Let's take a look at the Google Play Store by looking at `Category`.

In [26]:
display_table(android_final, 1)

FAMILY : 18.91
GAME : 9.72
TOOLS : 8.46
BUSINESS : 4.59
LIFESTYLE : 3.9
PRODUCTIVITY : 3.89
FINANCE : 3.7
MEDICAL : 3.53
SPORTS : 3.4
PERSONALIZATION : 3.32
COMMUNICATION : 3.24
HEALTH_AND_FITNESS : 3.08
PHOTOGRAPHY : 2.94
NEWS_AND_MAGAZINES : 2.8
SOCIAL : 2.66
TRAVEL_AND_LOCAL : 2.34
SHOPPING : 2.25
BOOKS_AND_REFERENCE : 2.14
DATING : 1.86
VIDEO_PLAYERS : 1.79
MAPS_AND_NAVIGATION : 1.4
FOOD_AND_DRINK : 1.24
EDUCATION : 1.16
ENTERTAINMENT : 0.96
LIBRARIES_AND_DEMO : 0.94
AUTO_AND_VEHICLES : 0.93
HOUSE_AND_HOME : 0.82
WEATHER : 0.8
EVENTS : 0.71
PARENTING : 0.65
ART_AND_DESIGN : 0.64
COMICS : 0.62
BEAUTY : 0.6


We can start to see a much different look on the Google Play Store. There is much more a focus on productivity, even with the large percentage of family apps, which if looked at closer translate to child-based apps.

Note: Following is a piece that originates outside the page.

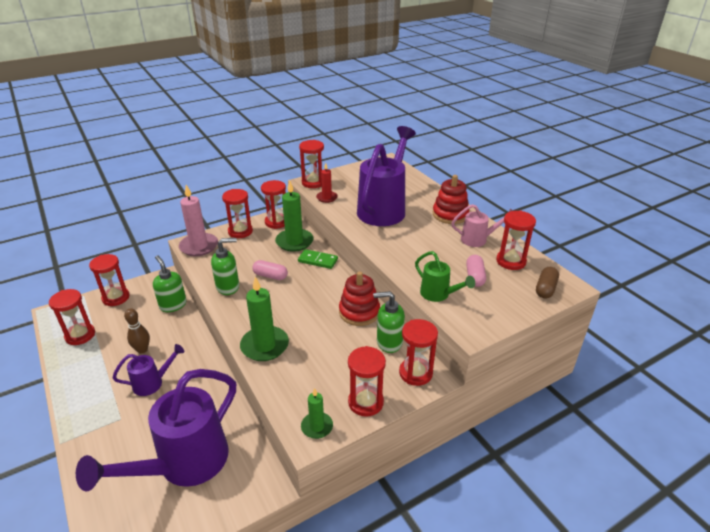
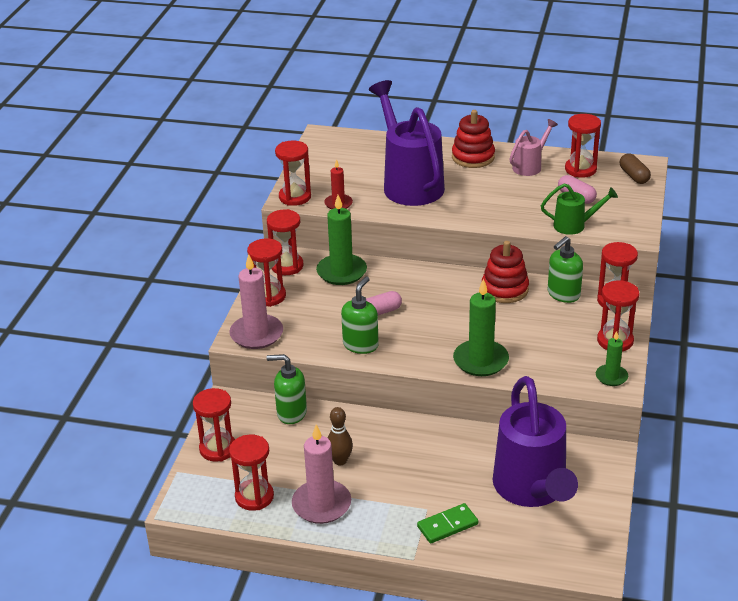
camera: 45 degrees left, 0 degrees up
purple watering can [112,344,184,396] -> none
green domino [298,249,338,269] -> green domino moved to [417,503,478,544]
none -> pink candle [292,424,351,524]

Let's also look at the `Genres` category.

In [27]:
display_table(android_final, 9)

Tools : 8.45
Entertainment : 6.07
Education : 5.35
Business : 4.59
Productivity : 3.89
Lifestyle : 3.89
Finance : 3.7
Medical : 3.53
Sports : 3.46
Personalization : 3.32
Communication : 3.24
Action : 3.1
Health & Fitness : 3.08
Photography : 2.94
News & Magazines : 2.8
Social : 2.66
Travel & Local : 2.32
Shopping : 2.25
Books & Reference : 2.14
Simulation : 2.04
Dating : 1.86
Arcade : 1.85
Video Players & Editors : 1.77
Casual : 1.76
Maps & Navigation : 1.4
Food & Drink : 1.24
Puzzle : 1.13
Racing : 0.99
Role Playing : 0.94
Libraries & Demo : 0.94
Auto & Vehicles : 0.93
Strategy : 0.91
House & Home : 0.82
Weather : 0.8
Events : 0.71
Adventure : 0.68
Comics : 0.61
Beauty : 0.6
Art & Design : 0.6
Parenting : 0.5
Card : 0.45
Casino : 0.43
Trivia : 0.42
Educational;Education : 0.39
Board : 0.38
Educational : 0.37
Education;Education : 0.34
Word : 0.26
Casual;Pretend Play : 0.24
Music : 0.2
Racing;Action & Adventure : 0.17
Puzzle;Brain Games : 0.17
Entertainment;Music & Video : 0.17
Casual;

The genres category has much more entries, but we can see a very similar landscape. 

What is our main takeaway? In the App Store, free apps are much more geared towards fun, while in the Google Play Store, there is a much more balanced mix of categories.

## Popular Apps by Genre

While it is nice to see what are the categories have the most apps, we really want to see the categories that have the the most users (high popularity).

Google has a catergory for `Installs`, which would show the amount of installs of an app, however, the App Store doesn't have a category like that. There is a category called `rating_count_tot`, which is the total number of user ratings, which might give a clue when used in the case.